*** DATA SUPPLIED ***

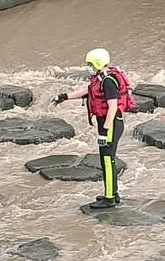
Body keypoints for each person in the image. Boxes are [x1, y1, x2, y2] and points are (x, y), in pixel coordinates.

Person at [52, 48, 135, 209]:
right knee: (106, 160)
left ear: (97, 63)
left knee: (107, 160)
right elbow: (88, 91)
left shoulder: (108, 81)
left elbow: (112, 107)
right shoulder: (101, 77)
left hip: (111, 124)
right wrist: (65, 97)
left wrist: (104, 131)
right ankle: (113, 193)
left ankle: (110, 198)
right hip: (108, 123)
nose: (88, 66)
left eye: (90, 63)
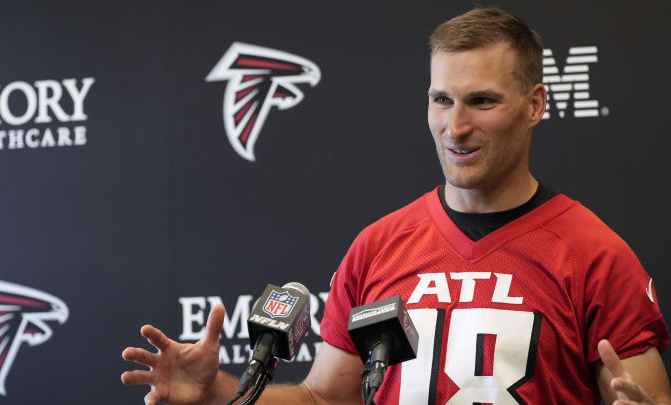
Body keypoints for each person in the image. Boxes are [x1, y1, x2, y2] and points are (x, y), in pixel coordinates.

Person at [121, 7, 671, 405]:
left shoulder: (596, 255)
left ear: (534, 104)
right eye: (442, 100)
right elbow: (326, 401)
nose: (455, 127)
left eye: (482, 101)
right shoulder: (378, 246)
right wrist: (217, 391)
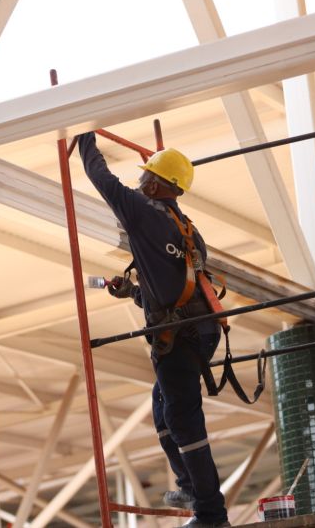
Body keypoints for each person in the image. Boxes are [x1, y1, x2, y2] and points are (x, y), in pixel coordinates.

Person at [78, 132, 229, 527]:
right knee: (165, 411)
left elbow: (100, 176)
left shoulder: (141, 211)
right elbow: (173, 287)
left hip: (180, 337)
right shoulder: (189, 230)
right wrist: (134, 293)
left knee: (182, 418)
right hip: (200, 329)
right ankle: (192, 486)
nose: (140, 181)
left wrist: (83, 136)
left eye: (147, 176)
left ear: (160, 184)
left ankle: (211, 514)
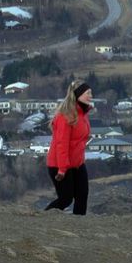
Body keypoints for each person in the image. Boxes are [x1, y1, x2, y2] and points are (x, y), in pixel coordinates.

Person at [45, 82, 93, 215]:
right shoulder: (64, 116)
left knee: (82, 195)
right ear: (78, 94)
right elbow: (62, 144)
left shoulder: (83, 114)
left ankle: (79, 226)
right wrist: (62, 169)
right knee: (65, 199)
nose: (91, 96)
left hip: (77, 163)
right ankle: (41, 218)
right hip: (60, 164)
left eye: (91, 93)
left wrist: (80, 160)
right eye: (87, 93)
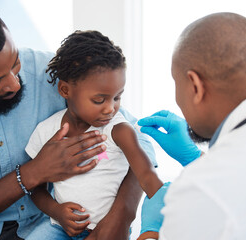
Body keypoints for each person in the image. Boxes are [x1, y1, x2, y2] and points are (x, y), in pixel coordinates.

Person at [0, 1, 156, 239]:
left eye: (15, 63)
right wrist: (34, 173)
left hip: (50, 221)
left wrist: (123, 213)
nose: (14, 83)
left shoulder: (52, 73)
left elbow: (138, 140)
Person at [137, 12, 246, 239]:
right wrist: (196, 158)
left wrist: (150, 232)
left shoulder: (201, 189)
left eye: (176, 84)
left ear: (195, 85)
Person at [24, 30, 165, 239]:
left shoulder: (118, 130)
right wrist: (57, 212)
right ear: (65, 90)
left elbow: (146, 175)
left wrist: (167, 214)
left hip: (110, 230)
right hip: (59, 227)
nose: (110, 109)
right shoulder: (46, 131)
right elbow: (36, 188)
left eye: (117, 97)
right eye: (100, 100)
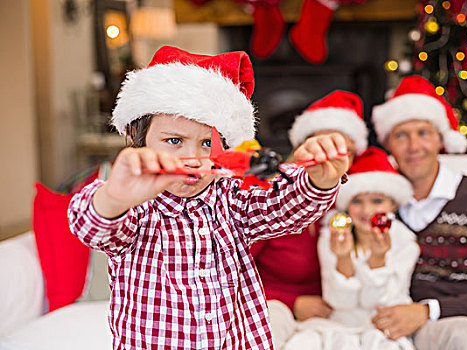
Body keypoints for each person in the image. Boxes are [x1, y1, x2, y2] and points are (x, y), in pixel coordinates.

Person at [67, 46, 350, 349]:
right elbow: (91, 226)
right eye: (174, 141)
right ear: (140, 140)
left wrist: (319, 179)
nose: (192, 156)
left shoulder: (233, 199)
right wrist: (114, 197)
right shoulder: (135, 209)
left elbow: (283, 209)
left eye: (206, 143)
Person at [370, 75, 467, 350]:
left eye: (423, 133)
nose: (414, 146)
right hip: (434, 329)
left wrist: (429, 310)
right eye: (401, 135)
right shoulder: (378, 202)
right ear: (388, 144)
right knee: (462, 333)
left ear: (440, 138)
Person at [250, 90, 367, 344]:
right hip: (273, 305)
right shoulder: (272, 199)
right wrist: (293, 303)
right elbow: (233, 270)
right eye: (323, 145)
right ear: (303, 148)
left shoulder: (359, 206)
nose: (331, 157)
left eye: (343, 151)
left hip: (337, 314)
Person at [277, 147, 419, 350]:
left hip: (382, 328)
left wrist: (378, 259)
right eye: (357, 201)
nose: (367, 210)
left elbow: (380, 302)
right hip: (336, 325)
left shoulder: (404, 242)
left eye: (377, 201)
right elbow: (339, 302)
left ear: (393, 204)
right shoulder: (331, 235)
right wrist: (343, 259)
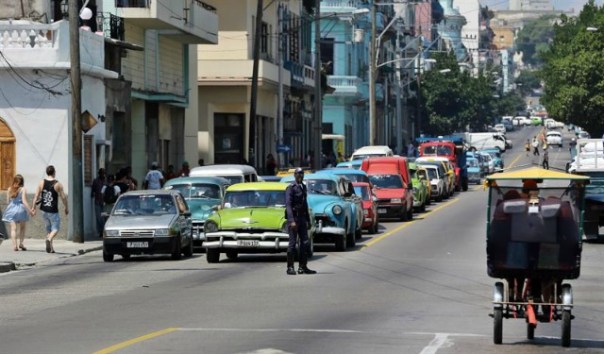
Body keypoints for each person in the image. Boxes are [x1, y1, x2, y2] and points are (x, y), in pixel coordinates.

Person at [285, 168, 316, 275]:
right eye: (298, 174)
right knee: (292, 244)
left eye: (302, 174)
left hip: (302, 219)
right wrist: (291, 220)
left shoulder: (303, 187)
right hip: (294, 219)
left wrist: (308, 219)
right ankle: (290, 267)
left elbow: (305, 204)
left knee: (305, 243)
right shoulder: (291, 188)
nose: (300, 176)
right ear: (294, 175)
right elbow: (288, 205)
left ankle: (303, 267)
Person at [32, 165, 68, 254]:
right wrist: (66, 207)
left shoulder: (41, 182)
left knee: (48, 229)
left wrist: (33, 207)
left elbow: (36, 196)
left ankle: (51, 248)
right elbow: (63, 197)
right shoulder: (57, 184)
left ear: (47, 172)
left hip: (43, 209)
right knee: (55, 228)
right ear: (54, 172)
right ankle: (49, 239)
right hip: (53, 210)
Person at [2, 174, 34, 251]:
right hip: (21, 210)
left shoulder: (9, 189)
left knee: (13, 229)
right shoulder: (23, 189)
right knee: (22, 228)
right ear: (22, 182)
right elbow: (24, 201)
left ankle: (14, 246)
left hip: (11, 209)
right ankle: (21, 243)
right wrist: (30, 210)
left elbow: (7, 201)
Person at [91, 168, 106, 238]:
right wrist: (92, 194)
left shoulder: (105, 181)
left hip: (104, 202)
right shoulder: (96, 181)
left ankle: (103, 231)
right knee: (98, 217)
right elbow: (93, 190)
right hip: (97, 201)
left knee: (104, 217)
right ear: (99, 173)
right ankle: (100, 231)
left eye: (103, 173)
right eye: (101, 173)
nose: (102, 174)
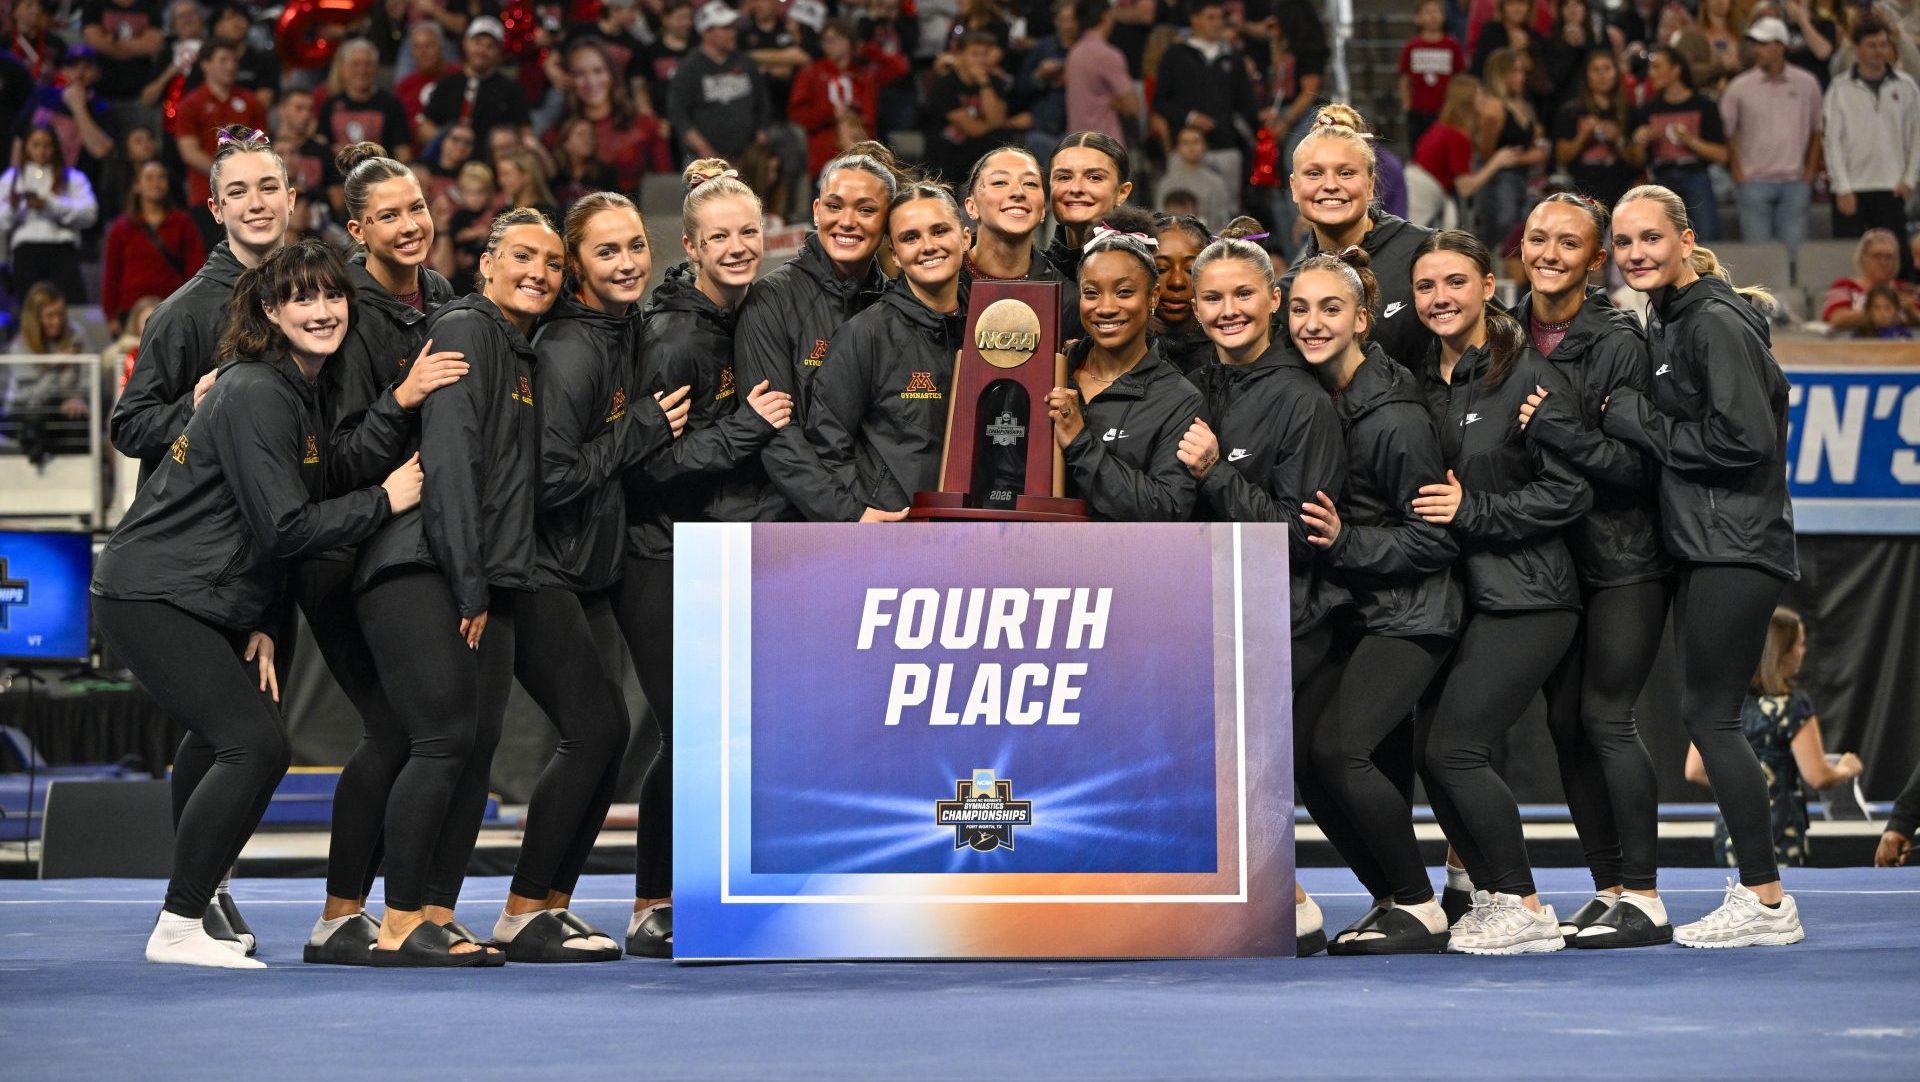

*** End of DATA SUPPLIED ***

> _ASSIGNMENT_
Write out every line of the entries above exactly, and omit their pictures.

> _TASK RESULT_
Body keypoints for each person in the image. Boxes are [x1, y1, x2, y2] and points are (x, y), in pixel coordinates.

Person at [52, 48, 135, 209]:
right knee: (106, 160)
left ear: (97, 63)
left knee: (107, 160)
right elbow: (88, 91)
left shoulder: (108, 81)
left elbow: (112, 107)
right shoulder: (101, 77)
left hip: (111, 124)
right wrist: (65, 97)
left wrist: (104, 131)
right ankle: (113, 193)
left ankle: (110, 198)
right hip: (108, 123)
nose: (88, 66)
left eye: (90, 63)
Body keypoints for each person in the image. Boxes are [x1, y1, x2, y2] and points are (x, y), in pixel coordinates.

Person at [121, 7, 671, 405]:
left shoulder: (596, 255)
left ear: (534, 104)
right eye: (442, 100)
right elbow: (326, 401)
nose: (455, 127)
left eye: (482, 101)
right shoulder: (378, 246)
right wrist: (217, 391)
Body keypoints for each person in the image. Boxes are [x1, y1, x2, y2] and points are (x, y), in pixel coordinates.

Person at [78, 132, 229, 527]:
right knee: (165, 411)
left elbow: (100, 176)
left shoulder: (141, 211)
right elbow: (173, 287)
left hip: (180, 337)
right shoulder: (189, 230)
right wrist: (134, 293)
left knee: (182, 418)
right hip: (200, 329)
right ankle: (192, 486)
nose: (140, 181)
left wrist: (83, 136)
left eye: (147, 176)
left ear: (160, 184)
left ankle: (211, 514)
Body keypoints for each person in the image. Boxes are [x1, y1, x2, y2] and points are (x, y), in pixel coordinates.

Person at [45, 82, 93, 215]:
right shoulder: (64, 116)
left knee: (82, 195)
right ear: (78, 94)
right elbow: (62, 144)
left shoulder: (83, 114)
left ankle: (79, 226)
right wrist: (62, 169)
right knee: (65, 199)
nose: (91, 96)
left hip: (77, 163)
right ankle: (41, 218)
right hip: (60, 164)
left eye: (91, 93)
left wrist: (80, 160)
right eye: (87, 93)
Body keypoints for each person in the image. Boxes are [x1, y1, x2, y2] and points are (x, y), in pixel coordinates.

Person at [0, 1, 156, 239]:
left eye: (15, 63)
right wrist: (34, 173)
left hip: (50, 221)
left wrist: (123, 213)
nose: (14, 83)
left shoulder: (52, 73)
left elbow: (138, 140)
Person at [137, 12, 246, 239]:
right wrist: (196, 158)
left wrist: (150, 232)
left shoulder: (201, 189)
left eye: (176, 84)
left ear: (195, 85)
Person at [24, 30, 165, 239]:
left shoulder: (118, 130)
right wrist: (57, 212)
right ear: (65, 90)
left elbow: (146, 175)
left wrist: (167, 214)
left hip: (110, 230)
right hip: (59, 227)
nose: (110, 109)
right shoulder: (46, 131)
right elbow: (36, 188)
left eye: (117, 97)
right eye: (100, 100)
Body keypoints for each person in the image. Boxes are [x1, y1, x2, y2] and points are (x, y), in pixel coordinates.

Person at [67, 46, 350, 349]:
right elbow: (91, 226)
right eye: (174, 141)
right ear: (140, 140)
left wrist: (319, 179)
nose: (192, 156)
left shoulder: (233, 199)
right wrist: (114, 197)
right shoulder: (135, 209)
left elbow: (283, 209)
left eye: (206, 143)
Person at [370, 75, 467, 350]:
left eye: (423, 133)
nose: (414, 146)
right hip: (434, 329)
left wrist: (429, 310)
right eye: (401, 135)
right shoulder: (378, 202)
right ear: (388, 144)
right knee: (462, 333)
left ear: (440, 138)
Person at [250, 90, 367, 344]:
right hip: (273, 305)
right shoulder: (272, 199)
right wrist: (293, 303)
right elbow: (233, 270)
right eye: (323, 145)
right ear: (303, 148)
left shoulder: (359, 206)
nose: (331, 157)
left eye: (343, 151)
left hip: (337, 314)
Person at [277, 147, 419, 350]:
left hip: (382, 328)
left wrist: (378, 259)
right eye: (357, 201)
nose: (367, 210)
left elbow: (380, 302)
right hip: (336, 325)
left shoulder: (404, 242)
left eye: (377, 201)
right elbow: (339, 302)
left ear: (393, 204)
right shoulder: (331, 235)
right wrist: (343, 259)
Body keypoints for each person in the image. Boxes are [x1, y1, x2, y2] and points are (x, y), in pixel coordinates.

Person at [285, 168, 316, 275]:
right eye: (298, 174)
right knee: (292, 244)
left eye: (302, 174)
left hip: (302, 219)
right wrist: (291, 220)
left shoulder: (303, 187)
right hip: (294, 219)
left wrist: (308, 219)
right ankle: (290, 267)
left elbow: (305, 204)
left knee: (305, 243)
right shoulder: (291, 188)
nose: (300, 176)
right ear: (294, 175)
right elbow: (288, 205)
left ankle: (303, 267)
Person at [32, 165, 68, 254]:
right wrist: (66, 207)
left shoulder: (41, 182)
left knee: (48, 229)
left wrist: (33, 207)
left elbow: (36, 196)
left ankle: (51, 248)
right elbow: (63, 197)
right shoulder: (57, 184)
left ear: (47, 172)
left hip: (43, 209)
right knee: (55, 228)
right ear: (54, 172)
right ankle: (49, 239)
right hip: (53, 210)
Person at [2, 174, 34, 251]:
right hip: (21, 210)
left shoulder: (9, 189)
left knee: (13, 229)
right shoulder: (23, 189)
right knee: (22, 228)
right ear: (22, 182)
right elbow: (24, 201)
left ankle: (14, 246)
left hip: (11, 209)
right ankle: (21, 243)
right wrist: (30, 210)
left elbow: (7, 201)
Person at [91, 168, 106, 238]:
right wrist: (92, 194)
left shoulder: (105, 181)
left hip: (104, 202)
right shoulder: (96, 181)
left ankle: (103, 231)
right knee: (98, 217)
right elbow: (93, 190)
right hip: (97, 201)
left knee: (104, 217)
right ear: (99, 173)
right ankle: (100, 231)
left eye: (103, 173)
right eye: (101, 173)
nose: (102, 174)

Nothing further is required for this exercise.